Sunday, August 15, 2010

   I am high. I am creative.
   It's five am and I don't need sleep. I'm up and down, all night, pouring myself out onto paper with pen one moment, then pouring my contents into the trash bin the next.
   I don't need sleep, I don't need food, and the slow burn of stomach acid in my throat is exquisite, like burbon.
   I draw all night, a light turned on, because I am near essential. I am pure, the clawing in my stomach is the feeling of an empty vessel. When I'm this way, I need myself on paper so I can remember it.
   At 5:17am I get up and walk all around the house, in circles, as fast as I can without creaking the floor boards (fat bitch hear those moaning boards it's because you're fat). I go for exactly 32 minutes, walking ridiculously, flailing my arms and legs, convinced that the extra calories burned from walking this way are worth it.
   I lay down at 7:36am, stare at my cat for a while, and sleep until 12pm. When I wake up, no one's home. I think I remember them leaving. I might. I might not.

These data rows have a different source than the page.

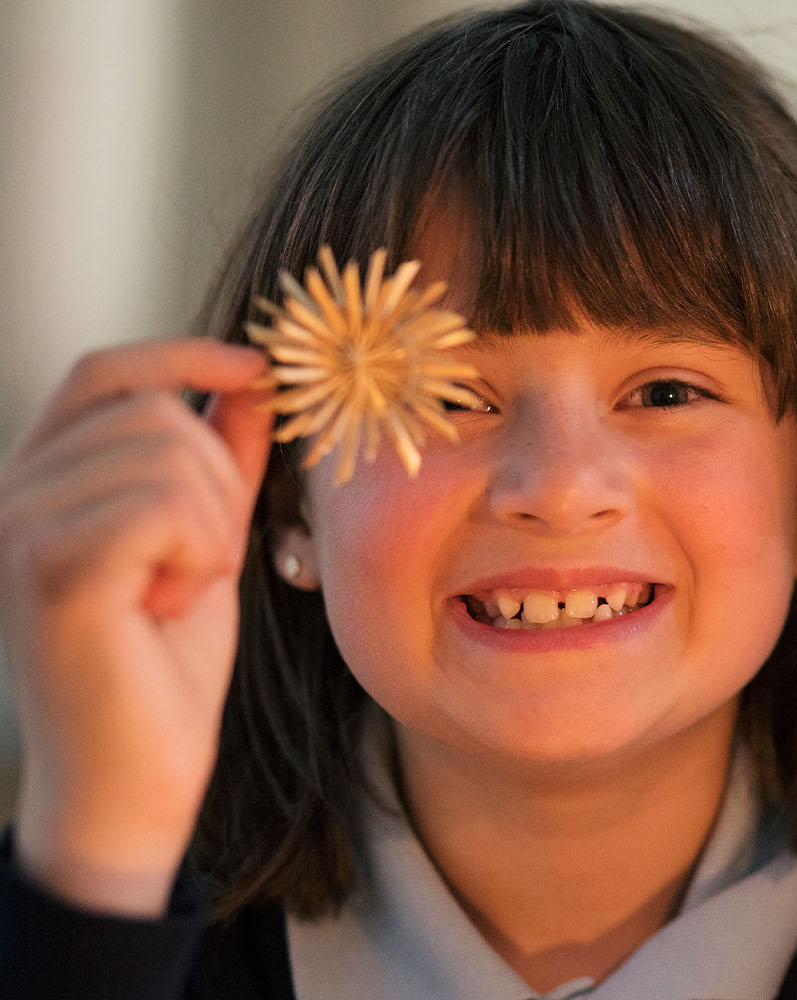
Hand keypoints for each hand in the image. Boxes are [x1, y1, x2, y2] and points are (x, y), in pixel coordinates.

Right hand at [0, 339, 271, 917]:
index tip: (258, 369)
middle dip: (217, 485)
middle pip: (157, 414)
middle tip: (197, 568)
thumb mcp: (204, 542)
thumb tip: (249, 380)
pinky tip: (170, 604)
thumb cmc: (162, 669)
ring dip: (210, 529)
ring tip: (176, 592)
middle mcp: (9, 493)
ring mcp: (19, 526)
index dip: (183, 353)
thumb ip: (219, 462)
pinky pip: (164, 504)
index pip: (104, 374)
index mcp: (37, 480)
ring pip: (170, 457)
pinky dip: (198, 553)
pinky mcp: (50, 566)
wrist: (132, 779)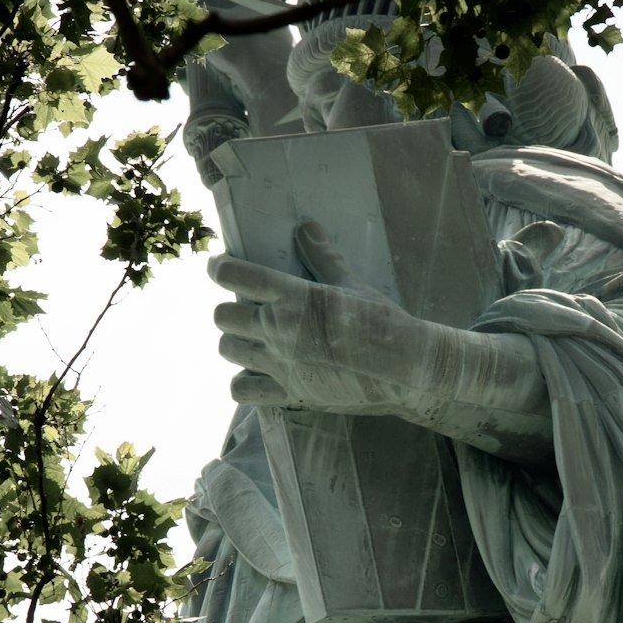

   When my eyes open, I switch into drive, walk into the kitchen, burn a piece of toast so the kitchen smells of it, then shake some of its crumbs on a plate before I flush the slice down the toilet. I return to the plate, and smear a little bit of peanut butter on the side of the plate. That's what I would've liked to have this morning; peanut butter toast. So it looks as if I did.
   Afterwards, I run for a while, walk more, and take the last of my newest diet pills. Diet pills, Diet Coke, soup, and laxative tea. That's what the next 71 days will be.
    Tonight, I have 78 calories of vegetable soup waiting for me. Until then, I'm pure.